Die Person Anja Piel

Von der grünen Wiese zum Fraktionsvorsitz

Ich wurde 1965 als zweites von vier Kindern in Lübeck geboren. Als eines der politisierendsten Erlebnisse in meiner Jugend ist mir ein Schulausflug zum AKW Würgassen in Erinnerung geblieben. Ich war 15 und hatte mich im Vorhinein mit den Störfällen in diesem Kraftwerk auseinandergesetzt. Die waren natürlich kein Thema bei der Führung. Ich unternahm also den Versuch, die Informationen, die ich hatte, anzusprechen. Das bittere Ergebnis: Ich durfte draußen warten, bis meine Klasse die Führung beendet hatte.
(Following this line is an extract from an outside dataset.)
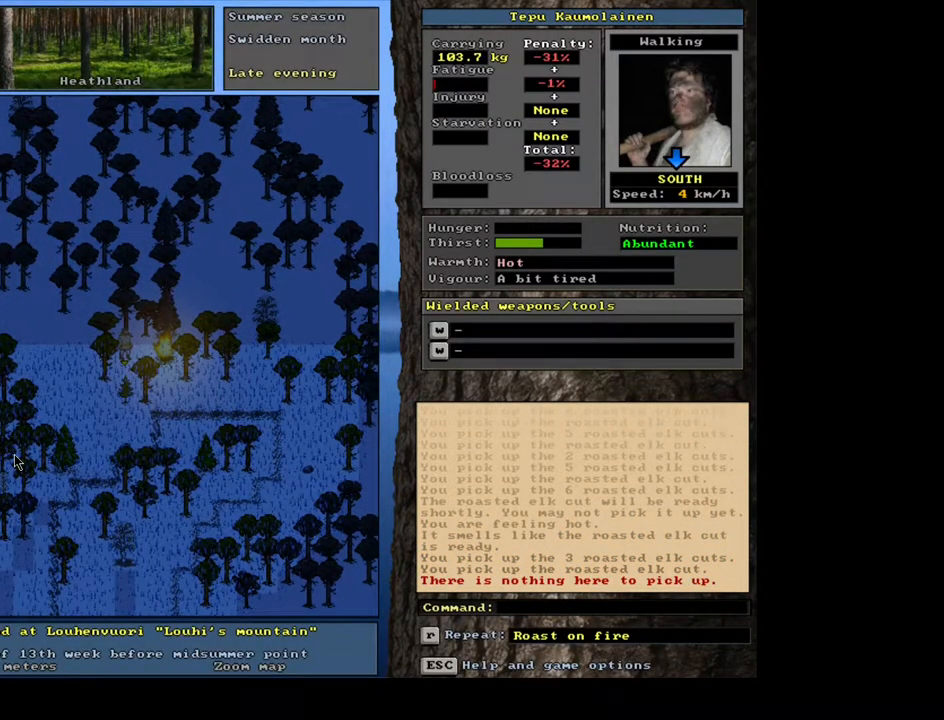
{"keys": ["ctrl_l"], "mouse": [], "events": [[133, "ctrl_l", "down"]]}
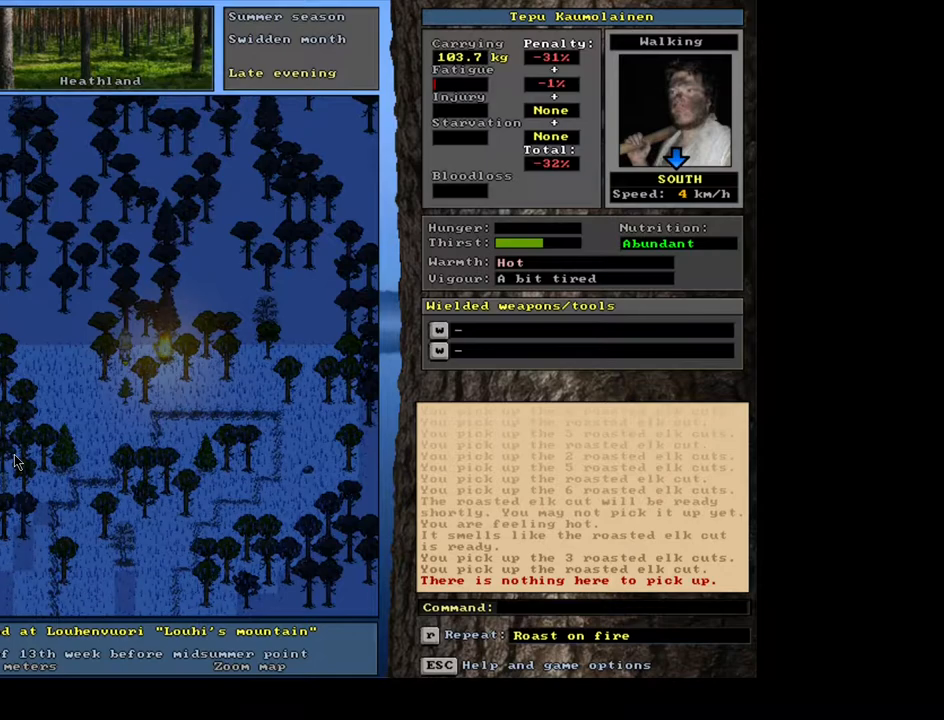
{"keys": ["ctrl_l"], "mouse": [], "events": []}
Damals auf der grünen Wiese reifte in mir der Wunsch, mich politisch für eine andere Art von Energiepolitik einzusetzen.

Politische Vita

Nach dem Abitur 1985 erlernte ich den Beruf Industriekauffrau. Nach dem Umzug nach Niedersachsen half ich zwischen 1991 und 1995 beim Aufbau des Mütterzentrums in Hameln und war dort von 1995 bis 1997 angestellt. Hier traf ich auf die Grünen, die mich insbesondere mit ihren frauen- und familienpolitischen Schwerpunkten ansprachen. Zwischen 1997 und 2007 war ich außerdem als freie Mitarbeiterin bei der Deister- und Weserzeitung tätig.

Den Grünen beigetreten bin ich 1998. Im selben Jahr begann ich, als Geschäftsführerin der Grünen Hamelner Ratsfraktion zu arbeiten, wo ich bis 2012 tätig war. Bei den Grünen war ich als Kreisvorsitzende regelmäßig Delegierte auf Landesdelegierten- und Bundesdelegiertenkonferenzen und seit 2005 Mitglied im niedersächsischen Parteirat. 2008 wurde ich zur stellvertretenden Ortsbürgermeisterin in Fischbeck gewählt und ein Jahr später erneut zur Vorsitzenden des Kreisverbandes Hameln-Pyrmont.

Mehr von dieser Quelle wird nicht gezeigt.